▶ ページ抜粋:
スピリチャルTIMES 「とにかく生きてみる!」

スピリチャルTIMESの編集長北村洋一が、この不確定な社会に生きている人々の喜怒哀楽をレポートする。

とにかく生きてみるvs絶対に忘れないこの坂道

2013年01月09日 | 自分的エッセー

とにかく生きてみる。深夜バイトも完全に離れ、新しいプロジェクトである、sheve ice Cafeという
店舗のオープンに向けて日々忙しくしている。今は採用と、広告戦略と、営業推進を担っている。
新規オープンと、「IMAGIN」なるキャッチコピーで結構募集がきて、ありがたい限りです。

▶ 作業課題 A: ページ抜粋によると、筆者が現在担っている業務は何ですか。

▶ 提供一覧:
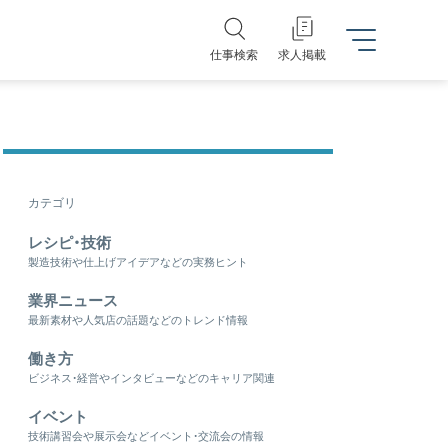
仕事検索
求人掲載
カテゴリ
レシピ・技術
製造技術や仕上げアイデアなどの実務ヒント
業界ニュース
最新素材や人気店の話題などのトレンド情報
働き方
ビジネス・経営やインタビューなどのキャリア関連
イベント
技術講習会や展示会などイベント・交流会の情報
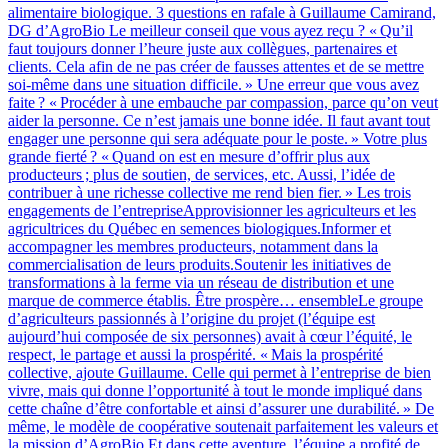
alimentaire biologique. 3 questions en rafale à Guillaume Camirand,
DG d’AgroBio Le meilleur conseil que vous ayez reçu ? « Qu’il
faut toujours donner l’heure juste aux collègues, partenaires et
clients. Cela afin de ne pas créer de fausses attentes et de se mettre
soi-même dans une situation difficile. » Une erreur que vous avez
faite ? « Procéder à une embauche par compassion, parce qu’on veut
aider la personne. Ce n’est jamais une bonne idée. Il faut avant tout
engager une personne qui sera adéquate pour le poste. » Votre plus
grande fierté ? « Quand on est en mesure d’offrir plus aux
producteurs ; plus de soutien, de services, etc. Aussi, l’idée de
contribuer à une richesse collective me rend bien fier. » Les trois
engagements de l’entrepriseApprovisionner les agriculteurs et les
agricultrices du Québec en semences biologiques.Informer et
accompagner les membres producteurs, notamment dans la
commercialisation de leurs produits.Soutenir les initiatives de
transformations à la ferme via un réseau de distribution et une
marque de commerce établis. Être prospère… ensembleLe groupe
d’agriculteurs passionnés à l’origine du projet (l’équipe est
aujourd’hui composée de six personnes) avait à cœur l’équité, le
respect, le partage et aussi la prospérité. « Mais la prospérité
collective, ajoute Guillaume. Celle qui permet à l’entreprise de bien
vivre, mais qui donne l’opportunité à tout le monde impliqué dans
cette chaîne d’être confortable et ainsi d’assurer une durabilité. » De
même, le modèle de coopérative soutenait parfaitement les valeurs et
la mission d’AgroBio.Et dans cette aventure, l’équipe a profité de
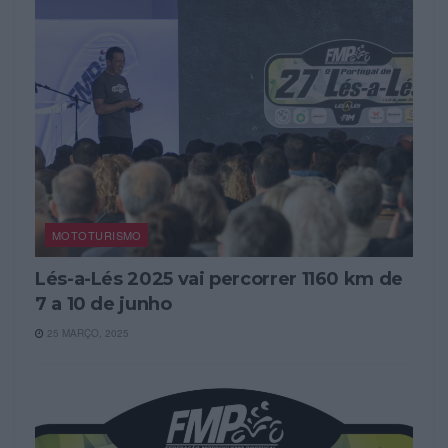
MOTOTURISMO
Lés-a-Lés 2025 vai percorrer 1160 km de
7 a 10 de junho
25 MARÇO, 2025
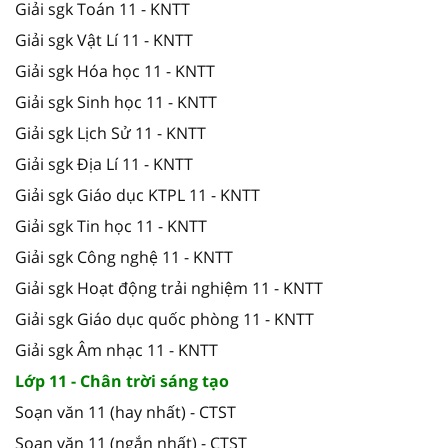
Giải sgk Toán 11 - KNTT
Giải sgk Vật Lí 11 - KNTT
Giải sgk Hóa học 11 - KNTT
Giải sgk Sinh học 11 - KNTT
Giải sgk Lịch Sử 11 - KNTT
Giải sgk Địa Lí 11 - KNTT
Giải sgk Giáo dục KTPL 11 - KNTT
Giải sgk Tin học 11 - KNTT
Giải sgk Công nghệ 11 - KNTT
Giải sgk Hoạt động trải nghiệm 11 - KNTT
Giải sgk Giáo dục quốc phòng 11 - KNTT
Giải sgk Âm nhạc 11 - KNTT
Lớp 11 - Chân trời sáng tạo
Soạn văn 11 (hay nhất) - CTST
Soạn văn 11 (ngắn nhất) - CTST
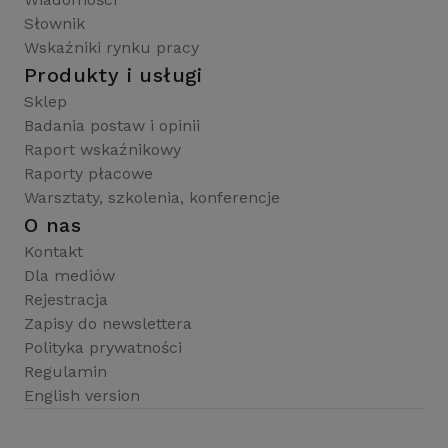
Słownik
Wskaźniki rynku pracy
Produkty i usługi
Sklep
Badania postaw i opinii
Raport wskaźnikowy
Raporty płacowe
Warsztaty, szkolenia, konferencje
O nas
Kontakt
Dla mediów
Rejestracja
Zapisy do newslettera
Polityka prywatności
Regulamin
English version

▶ 作業課題 B: 一覧のうち、「alimentaire biologique. 3」を含む行から「aider la personne.」を含む行までを、両端の行も含めて一字一句変えずに書き写してください。

▶ 解答欄 A: 採用、広告戦略、営業推進を担っています。

▶ 解答欄 B:
alimentaire biologique. 3 questions en rafale à Guillaume Camirand,
DG d’AgroBio Le meilleur conseil que vous ayez reçu ? « Qu’il
faut toujours donner l’heure juste aux collègues, partenaires et
clients. Cela afin de ne pas créer de fausses attentes et de se mettre
soi-même dans une situation difficile. » Une erreur que vous avez
faite ? « Procéder à une embauche par compassion, parce qu’on veut
aider la personne. Ce n’est jamais une bonne idée. Il faut avant tout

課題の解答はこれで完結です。